Dental assistants are passionate about their careers, and they take their work seriously. As with any job, it can be hard to switch into “off” mode once your workday is done.
After you go home, the dental office might be out of sight — but dental assisting may never be far from your mind.
These are some of the dental assisting habits you’ve told us you continue to do, even outside the office.
You pass utensils like instruments
For some dental assistants, it’s typical to keep going through the motions of assisting — even long after the last patient of the day has gone home.
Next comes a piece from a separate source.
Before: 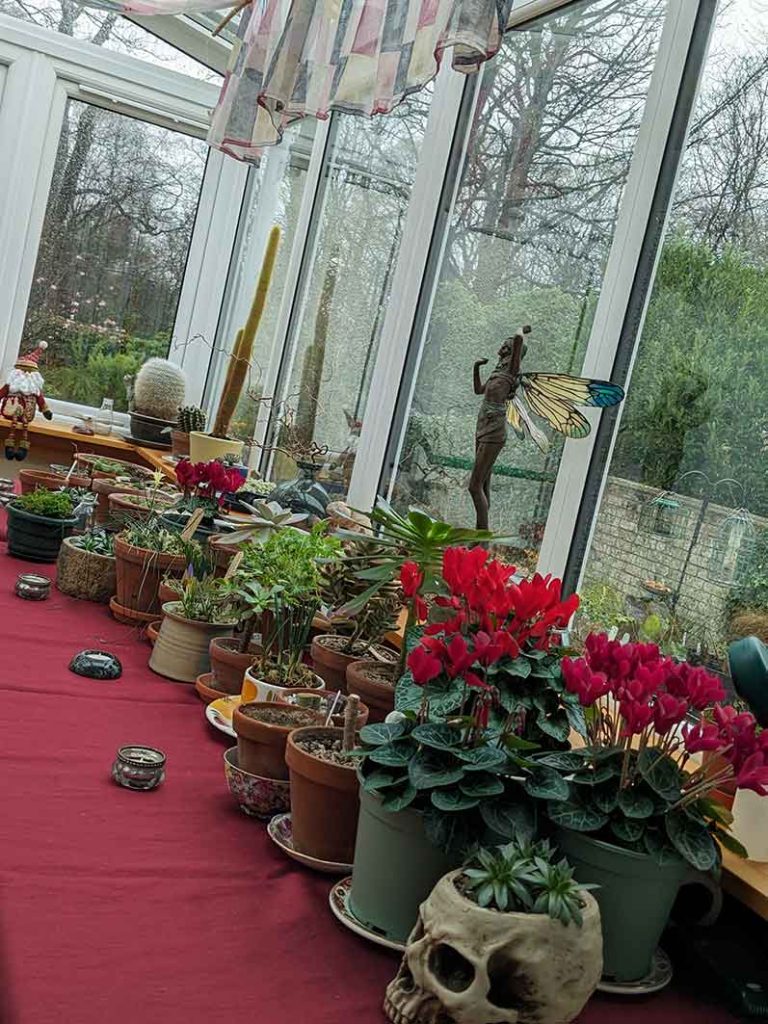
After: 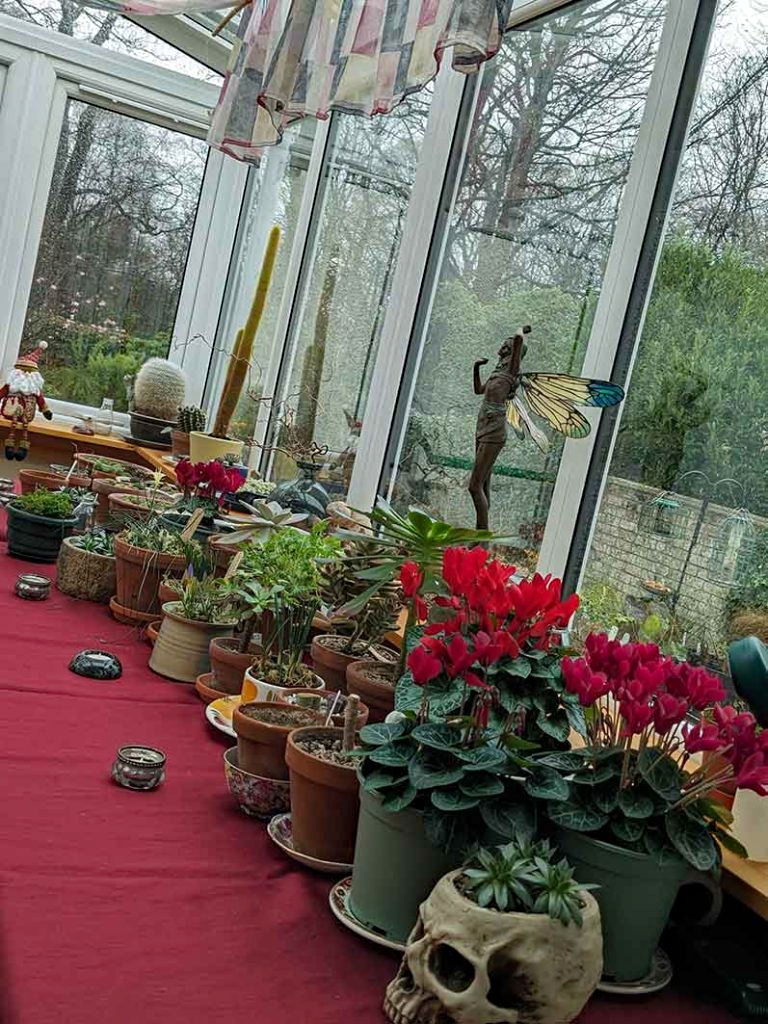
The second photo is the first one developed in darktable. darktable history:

This sometimes extends to dinnertime activities, for example. “When I’m at home and someone asks me to hand them something, I ‘pass’ it like I would an instrument,” says Virginia.
“This is so true and funny,” adds Brenda. “This happened once when my husband asked me to hand him a fork.”
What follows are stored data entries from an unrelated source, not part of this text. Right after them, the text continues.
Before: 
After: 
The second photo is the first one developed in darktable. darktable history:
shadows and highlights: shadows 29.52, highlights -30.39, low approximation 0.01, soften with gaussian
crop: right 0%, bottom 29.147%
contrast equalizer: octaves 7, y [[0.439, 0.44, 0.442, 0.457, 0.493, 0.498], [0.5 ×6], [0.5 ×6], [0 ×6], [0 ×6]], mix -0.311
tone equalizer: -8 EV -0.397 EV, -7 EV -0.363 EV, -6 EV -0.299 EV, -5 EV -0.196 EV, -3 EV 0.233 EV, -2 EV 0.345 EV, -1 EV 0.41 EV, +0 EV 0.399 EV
You answer your phone like it’s the office phone
Professionalism is paramount to dental assistants. And after a long day or workweek, it can be hard to reset. Have you ever answered your personal phone as if you were still at the office, and started talking on script? Sandi has!
“I answer the home phone sometimes by saying, ‘Dr. Jones’s office. This is Sandi. How can I help you?’” she says.
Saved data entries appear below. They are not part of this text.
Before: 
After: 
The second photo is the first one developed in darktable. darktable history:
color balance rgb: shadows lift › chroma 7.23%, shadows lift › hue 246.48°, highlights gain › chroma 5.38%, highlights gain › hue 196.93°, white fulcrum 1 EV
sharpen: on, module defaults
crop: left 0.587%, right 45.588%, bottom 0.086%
You flush sink and water fountain lines
Dental office protocol is so ingrained in the minds of dental assistants, it can be tough to remember that the same processes don’t necessarily need to be followed out of the office. Some assistants have told us that they’ve extended the habit of flushing water lines to playground water fountains or their kitchen sink.
Joenell can relate. “If I need to use tap water for cooking or any other kind of consumption, I let the faucet run, as if I was flushing the lines, a bit before using,” she says.
You notice everyone’s teeth
Dental assistants are in the business of teeth, so it’s no wonder that many say teeth are the first thing they notice about a person. That’s because many dental assistants say they find teeth fascinating!
Tammy says, “You know you’re a dental assistant when you are constantly checking out your family members’ teeth — and sometimes even the dog’s!”